Как малого ребенка, отвел Вагу к машине. Черный лимузин сверкал лаком среди тусклых пятен самосвалов и грузовиков. Только на радиаторе и никелированных колпаках налипла грязь. Прудников отвернулся от грязи, распахнул дверцу.

Бригадир отпустил женщин. Богдан Протасович окликнул ту, с которой работал рядом:

– Прошу в машину. Подвезем!

Она улыбнулась, но не двинулась с места:

– Да чего там, у нас своя трехтонка имеется.
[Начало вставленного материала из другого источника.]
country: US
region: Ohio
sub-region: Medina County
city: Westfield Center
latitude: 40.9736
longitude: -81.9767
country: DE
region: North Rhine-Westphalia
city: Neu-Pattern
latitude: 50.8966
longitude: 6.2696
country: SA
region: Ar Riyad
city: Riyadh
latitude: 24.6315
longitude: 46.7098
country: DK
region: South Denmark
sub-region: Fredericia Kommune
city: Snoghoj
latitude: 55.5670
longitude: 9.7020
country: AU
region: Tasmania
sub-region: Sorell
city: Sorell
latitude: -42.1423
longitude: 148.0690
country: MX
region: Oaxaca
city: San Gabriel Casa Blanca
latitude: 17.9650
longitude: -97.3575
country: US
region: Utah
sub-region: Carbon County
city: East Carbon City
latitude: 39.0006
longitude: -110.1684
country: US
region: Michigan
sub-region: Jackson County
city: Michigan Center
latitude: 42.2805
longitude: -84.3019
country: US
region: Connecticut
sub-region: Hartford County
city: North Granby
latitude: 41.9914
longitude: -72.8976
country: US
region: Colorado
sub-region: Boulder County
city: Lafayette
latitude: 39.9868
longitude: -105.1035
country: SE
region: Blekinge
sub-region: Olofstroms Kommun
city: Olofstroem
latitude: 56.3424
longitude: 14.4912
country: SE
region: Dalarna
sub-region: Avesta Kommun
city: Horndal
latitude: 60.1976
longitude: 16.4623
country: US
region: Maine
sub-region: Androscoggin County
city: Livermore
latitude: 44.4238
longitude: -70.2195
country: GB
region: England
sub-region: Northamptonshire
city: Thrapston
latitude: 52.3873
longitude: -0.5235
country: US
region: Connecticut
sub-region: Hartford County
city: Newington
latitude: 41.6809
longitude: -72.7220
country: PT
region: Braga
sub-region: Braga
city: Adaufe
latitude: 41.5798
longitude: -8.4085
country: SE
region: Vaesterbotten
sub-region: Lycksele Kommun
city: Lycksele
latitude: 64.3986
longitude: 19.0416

По нижней дороге пробиться было невозможно. Прудников повел «ЗИЛ» в обход через развилку, тем же грейдером, что утром подъезжали к плотине. Прошло с того часа не много времени, но все выглядело теперь по-иному, необъятным представился разлив, и фантастичность открывшихся просторов, сливающихся с чернотой ночи, умножалась переливом огней, светом прожекторов, мельканьем фар. Огни звездной цепочкой протянулись над бетонным хребтом, перекинулись на противоположный берег. Настороженные прожекторы ощупывали плоскости бетона, подступы к шлюзам. Над грохотом и скрежетом водоворота взлетали, перекликались голоса людей.

На плотине, у самого края, словно на командном пункте, резко очерченные фигуры – Вага узнал Лебедева. Чуть дальше – скрытый мелькающими тенями, проворный, суетливый человек. Лица разглядеть невозможно, но подвижность его и непокой сразу привлекли внимание Ваги.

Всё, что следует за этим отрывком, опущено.